PHILADELPHUS CORONARIUS.—Mock Orange, or Syringa. South Europe, 1596. A well-known and valuable garden shrub, of from 6 feet to 10 feet high, with ovate and serrulated leaves, and pretty racemes of white or yellowish-white, fragrant flowers. P. coronarius aureo-variegatus is one of the numerous forms of this shrub, having brightly-tinted, golden foliage, but the flowers are in no way superior to those of the parent. It is, if only for the foliage, an extremely pretty and distinct variety.
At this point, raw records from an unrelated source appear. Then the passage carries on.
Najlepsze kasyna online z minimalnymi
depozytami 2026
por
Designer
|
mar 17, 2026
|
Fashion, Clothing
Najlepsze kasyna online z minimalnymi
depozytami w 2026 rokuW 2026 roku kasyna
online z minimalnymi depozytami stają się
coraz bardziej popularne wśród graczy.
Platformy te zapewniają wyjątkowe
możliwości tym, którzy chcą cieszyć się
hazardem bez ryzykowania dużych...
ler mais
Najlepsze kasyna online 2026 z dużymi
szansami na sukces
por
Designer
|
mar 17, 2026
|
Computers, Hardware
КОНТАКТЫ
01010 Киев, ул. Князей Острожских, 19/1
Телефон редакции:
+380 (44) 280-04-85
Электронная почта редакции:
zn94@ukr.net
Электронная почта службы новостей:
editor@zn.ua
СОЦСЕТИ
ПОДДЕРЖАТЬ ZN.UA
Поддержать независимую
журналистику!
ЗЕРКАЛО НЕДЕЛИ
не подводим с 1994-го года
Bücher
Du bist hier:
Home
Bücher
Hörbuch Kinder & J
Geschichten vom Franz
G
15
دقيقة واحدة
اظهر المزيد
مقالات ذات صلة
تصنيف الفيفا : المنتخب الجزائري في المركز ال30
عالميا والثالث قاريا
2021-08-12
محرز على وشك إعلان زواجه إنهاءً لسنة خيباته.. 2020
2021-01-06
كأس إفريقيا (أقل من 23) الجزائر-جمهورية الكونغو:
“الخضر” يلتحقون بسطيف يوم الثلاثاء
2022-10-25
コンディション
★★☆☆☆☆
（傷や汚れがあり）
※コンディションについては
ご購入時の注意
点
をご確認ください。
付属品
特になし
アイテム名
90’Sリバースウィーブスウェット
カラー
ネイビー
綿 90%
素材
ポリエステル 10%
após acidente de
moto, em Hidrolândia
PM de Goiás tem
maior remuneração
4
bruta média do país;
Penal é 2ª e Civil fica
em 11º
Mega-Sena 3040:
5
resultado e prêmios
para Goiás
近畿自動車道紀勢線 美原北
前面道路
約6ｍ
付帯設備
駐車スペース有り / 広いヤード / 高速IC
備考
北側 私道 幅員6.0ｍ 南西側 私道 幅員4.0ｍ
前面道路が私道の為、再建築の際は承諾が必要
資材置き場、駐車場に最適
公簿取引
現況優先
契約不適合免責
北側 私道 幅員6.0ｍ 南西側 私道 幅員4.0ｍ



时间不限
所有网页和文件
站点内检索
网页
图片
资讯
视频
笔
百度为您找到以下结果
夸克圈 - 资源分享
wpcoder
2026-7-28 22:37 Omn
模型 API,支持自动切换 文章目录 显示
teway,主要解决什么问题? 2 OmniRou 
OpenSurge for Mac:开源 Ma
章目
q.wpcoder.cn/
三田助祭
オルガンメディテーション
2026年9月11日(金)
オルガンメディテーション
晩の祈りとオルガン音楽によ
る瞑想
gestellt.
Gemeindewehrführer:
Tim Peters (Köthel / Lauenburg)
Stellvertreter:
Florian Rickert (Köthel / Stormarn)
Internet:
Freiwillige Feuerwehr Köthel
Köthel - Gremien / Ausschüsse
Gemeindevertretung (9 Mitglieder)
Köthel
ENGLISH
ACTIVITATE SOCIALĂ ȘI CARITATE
P. coronarius argenteo-variegatus has silvery-tinted leaves; P. coronarius flore-pleno, full double flowers; and P. coronarius Keteleeri flore-pleno is the best double-flowered form in cultivation.
P. GORDONIANUS, an American species (1839), is a well-known and beautiful shrub, in which the flowers are usually double the size of those of the common species, and which are not produced till July, while those of P. coronarius appear in early May.
P. GRANDIFLORUS (syns P. floribundus, P. latifolius and P. speciosus).—Southern United States, 1811. This has rotundate, irregularly-toothed leaves, and large white, sweetly-scented flowers produced in clusters. This forms a stout bush 10 feet high, and as much through. There are two varieties, P. grandiflorus laxus, and P. grandiflorus speciosissimus, both distinct and pretty kinds.
P. HIRSUTUS.—North America, 1820. Another handsome, small-flowered species, of dwarf growth, and having hairy leaves.
P. INODOROUS, also from North America (1738), differs little in size and shape of flowers from P. grandiflorus, but the flowers are without scent. The leaves, too, are quite glabrous and obscurely toothed.
P. LEMOINEI BOULE D’ARGENT is a cross, raised in 1888, from P. Lemoinei and the double-flowered form of P. coronarius. The flowers are double white and with the pleasant, but not heavy, scent of P. microphyllus. P. Lemoinei Gerbe de Neige bears pleasantly-scented flowers that are as large as those of the well-known P. speciosissimus. There is an erect form of P. Lemoinei named erectus that is also worthy of note.
P. LEWISI, from North America, is hardly sufficiently distinct from some of the others to warrant special notice.
P. MICROPHYLLUS, from New Mexico (1883), is of low growth, and remarkable for its slender branches, small, Myrtle-like leaves, and abundance of small, white flowers. It is a decidedly pretty shrub, but is not so hardy as the others.
P. SATZUMI (syn P. chinensis).—Japan, 1851. A slender-growing species, with long and narrow leaves, and large, white flowers.
P. TRIFLORUS and P. MEXICANUS are other species that might be worthy of including in a representative collection of these plants.
This is a valuable genus of shrubs, all being remarkable for the abundance of white, and usually sweet-scented, flowers which they produce. They require no special treatment, few soils, if at all free and rich, coming amiss to them; while even as shrubs for shady situations they are not to be despised. Propagation is effected by means of cuttings, which root freely if placed in sandy soil.